Now that the data is about where we need it to be, let’s move on to the fun part: comparing the data series. Dynamic Time Warping (DTW) is a popular technique for analyzing time series, especially for those that vary in cadence and length.

In essence, DTW is a technique used to strategically map points in time series and find the minimum aggregate Euclidean distance between them. It does so, by creating a matrix comprised of the distances or “costs” between all the points in a time series. We then traverse the matrix, starting from the matrix cell at the beginning of both series, and select the points that have the least distance between each other. This is how the DTW pairs time series values to minimize the “cost” or distances between points. The visual below demonstrates this exact procedure:

I could spend more time explaining this approach, but this is a well-documented, accepted technique for pattern recognition. To really understand the technique, you can check out the following resources:

  • Youtube: The voice is a bit annoying, but contains a good high level explanation and walks through an example
  • DTWs in Finance: Interesting paper on a few ways DTWs can be effectively used in finance (I use a similar approach in this analysis).

For the purposes of this analysis, I used a “Fast DTW” Python package. Small digression: for off-the-shelf algorithms, running a DTW has O(n²) time and memory complexities, which isn’t great. There are a few algorithmic tricks that can bring the space and amortized time complexity down to O(n). The library I used leverages these tricks, which is why it’s called “Fast DTW.”

Running a DTW on the normalized, smoothened time series, I was able to obtain the distance between the time series and the lowest cost path.

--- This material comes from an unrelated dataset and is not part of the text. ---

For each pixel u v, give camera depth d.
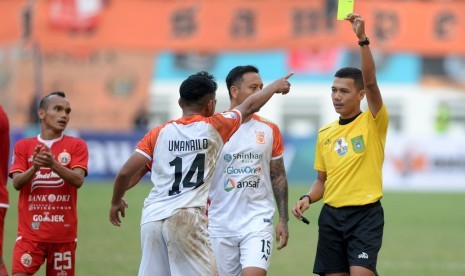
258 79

Now that we have our path and Euclidean distance outlined, what do we do with it? How can we use these results to draw a conclusion about the data? My first instinct was to use the distance computed. Since the data was first normalized, our goal is to contextualize the distance between the time series. If the distance is very small, I can comfortably say that the series are similar (there’s more statistically rigorous language I could use here, but I still want to keep this relatively digestible for most). If not, I can go ahead and abandon this quest. But how do we set thresholds for evaluating that quantity? Precedent? I didn’t find much in the way of similar analyses using the same approach. Qualitatively? After digesting a lot of information on both bubbles, I couldn’t ascertain any historic or contextual indicators that I could use here to set an apt threshold.

This left the algorithm’s second output: path. It took awhile for me to land on an approach, but I think I’ve developed a sound one. To understand it, think about the edge cases in this analysis. If two time series are identical, the path would be an exactly linear line with 1–1 mappings. If the series are very different, the path would look cacophonous. With this in mind, I drew a linear line between the starting and ending coordinates of the path (slope = 1.60). This line represents an ideal outcome and perfect coordination between the time series. I then compared the DTW path to that trend line by computing the R² value, an F-test, and the standard error of regression. The plot below summarizes this comparison.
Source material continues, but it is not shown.